We're all continuously learning. New members received STM32F303RE (Nucleo-64) development boards to learn the C programming language within the STM32 environment, I2C/SPI communication protocols, and manipulating the registers in various sensors. Both the C&C and the DAQ will have STM32 microcontrollers.



An emphasis on modularity

The DAQ can be operated on its own, without the rest of the test stand. We can also control the DAQ or actuation board individually without the full C&C. This allows us as a team to debug multiple subsystems in parallel, and learn about our equipment and sensors before we put them on the stand. Additionally, this allows for changing sensor or actuator requirements. For example, one load cell may require 10V and output a 4mA signal at minimum force, varying to 20mA at maximum force. Another may require 24V and output a signal between 0 and 5V. This being a test stand, we may want to try different configurations for different engines or collect data that we didn’t anticipate needing. For such a dynamic project, we want the option of redesigning a single board in the case we need to switch out hardware, instead of spending much more time, effort, and money redesigning the entire system.

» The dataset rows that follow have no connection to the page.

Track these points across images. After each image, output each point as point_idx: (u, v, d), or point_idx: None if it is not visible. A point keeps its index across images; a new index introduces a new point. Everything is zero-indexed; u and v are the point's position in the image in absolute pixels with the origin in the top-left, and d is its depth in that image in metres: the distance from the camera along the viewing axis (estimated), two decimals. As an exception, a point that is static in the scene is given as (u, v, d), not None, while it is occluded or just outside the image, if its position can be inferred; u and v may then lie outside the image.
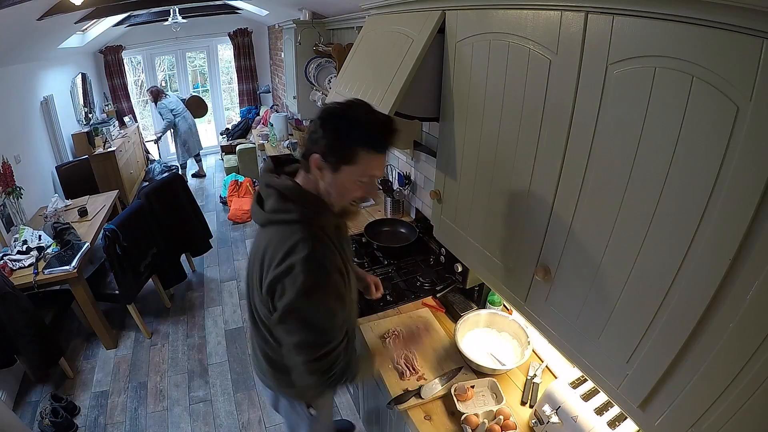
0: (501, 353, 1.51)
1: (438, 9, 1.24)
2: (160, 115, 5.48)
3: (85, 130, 4.79)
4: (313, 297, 0.98)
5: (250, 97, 6.73)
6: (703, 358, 0.65)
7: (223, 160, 5.97)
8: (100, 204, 3.50)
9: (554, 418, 1.17)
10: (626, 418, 1.04)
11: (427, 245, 2.21)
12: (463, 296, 1.81)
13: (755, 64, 0.52)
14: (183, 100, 5.83)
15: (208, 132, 7.32)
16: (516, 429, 1.24)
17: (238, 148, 5.41)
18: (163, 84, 7.00)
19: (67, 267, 2.52)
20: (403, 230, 2.40)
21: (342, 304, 1.05)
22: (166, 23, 4.69)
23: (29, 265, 2.56)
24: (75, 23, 3.50)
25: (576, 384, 1.22)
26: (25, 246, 2.68)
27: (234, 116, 7.12)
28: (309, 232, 1.00)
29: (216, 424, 2.34)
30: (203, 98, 6.33)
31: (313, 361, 1.03)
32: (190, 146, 5.66)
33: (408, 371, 1.48)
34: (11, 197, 3.12)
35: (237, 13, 5.78)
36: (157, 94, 5.41)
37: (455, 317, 1.73)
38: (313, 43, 3.16)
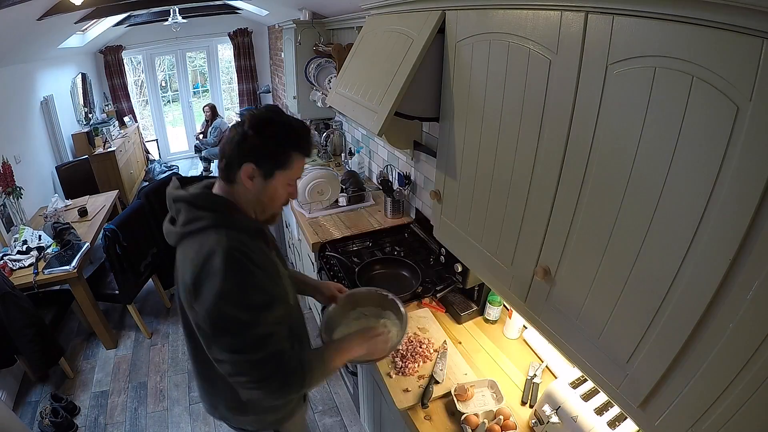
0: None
1: (438, 9, 1.24)
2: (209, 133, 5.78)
3: (85, 130, 4.79)
4: (236, 298, 0.91)
5: (250, 97, 6.72)
6: (703, 358, 0.65)
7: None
8: (100, 204, 3.50)
9: (554, 418, 1.17)
10: (626, 418, 1.05)
11: (427, 245, 2.21)
12: (463, 296, 1.81)
13: (755, 64, 0.52)
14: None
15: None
16: (516, 429, 1.24)
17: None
18: (163, 84, 7.00)
19: (67, 267, 2.52)
20: (405, 273, 1.98)
21: (272, 301, 0.98)
22: (166, 23, 4.68)
23: (29, 265, 2.57)
24: (75, 23, 3.49)
25: (576, 384, 1.22)
26: (25, 246, 2.68)
27: (234, 116, 7.11)
28: (225, 234, 0.96)
29: (216, 424, 2.34)
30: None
31: (254, 363, 0.95)
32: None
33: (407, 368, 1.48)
34: (11, 197, 3.12)
35: (237, 13, 5.77)
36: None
37: (455, 317, 1.73)
38: (313, 43, 3.16)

Modularity also means that we can worry less about one subsystem propagating an error to another subsystem in the case it malfunctions. The DAQ and C&C each have their own power lines straight from the battery, and will have their own protection circuitry against overvoltage and reverse voltage. Earlier, we had planned for the C&C to take in the battery power, step it down to the correct voltages, then distribute to the others, but we decided against it because then the DAQ would have to rely on the C&C’s power being undisturbed. Plus, there would be a lot of current flowing through the connection. If for some reason the 5V gets shorted to 24V on one board, killing all of the 5V circuits on that board, the other boards won’t be affected because the 5V are local to each board. For more safety, we follow strict electrical isolation on the actuation board between circuitry that interacts with the solenoids and the circuitry that communicates with the rest of the board. If a solenoid malfunctions, its high power won’t have influence on the rest of the system—there is a line on the board over which no electrical currents can pass: signals are transmitted across this gap with optics.


With versatility and protection built into the system, we hope that the test stand electronics can grow with the Liquid Rocket Initiative as our goals become increasingly ambitious. This semester the electrical team created a solid plan and gained plenty of experience with prototypes, and we hope that we can get these boards interfacing with more hardware soon!